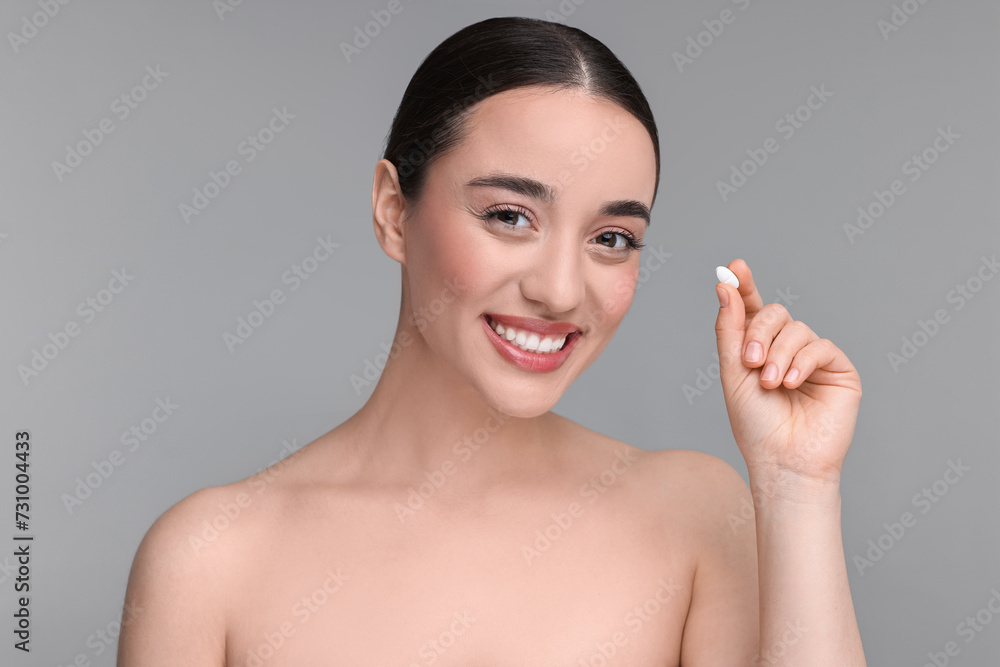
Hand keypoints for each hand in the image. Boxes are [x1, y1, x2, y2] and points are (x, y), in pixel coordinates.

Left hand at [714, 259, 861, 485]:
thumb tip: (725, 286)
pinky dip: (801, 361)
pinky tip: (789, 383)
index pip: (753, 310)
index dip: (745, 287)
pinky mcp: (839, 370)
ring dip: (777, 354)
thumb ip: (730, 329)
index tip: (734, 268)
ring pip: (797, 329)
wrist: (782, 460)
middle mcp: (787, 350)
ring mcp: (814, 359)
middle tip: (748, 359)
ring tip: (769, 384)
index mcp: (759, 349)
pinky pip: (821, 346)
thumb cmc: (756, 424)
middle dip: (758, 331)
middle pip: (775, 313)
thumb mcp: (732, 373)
================
[Exercise description]:
A word-for-word copy of the entries above is needed, with every picture dropped.

[Answer area]:
Hand keypoints for each hand in the image. Boxes are [x1, y1, x2, y2] and points are (x, y), in pixel coordinates.

Left hand at [714, 259, 861, 485]:
thumb tip: (725, 286)
pinky dip: (801, 361)
pinky tip: (789, 383)
index pip: (753, 310)
index dip: (745, 287)
pinky mcp: (839, 370)
ring dip: (777, 354)
thumb ip: (730, 329)
index tip: (734, 268)
ring pip: (797, 329)
wrist: (782, 460)
middle mcp: (787, 350)
ring mcp: (814, 359)
middle tip: (748, 359)
ring tip: (769, 384)
index mcp: (759, 349)
pinky pip: (821, 346)
thumb cmc: (756, 424)
middle dip: (758, 331)
middle pip: (775, 313)
thumb mcp: (732, 373)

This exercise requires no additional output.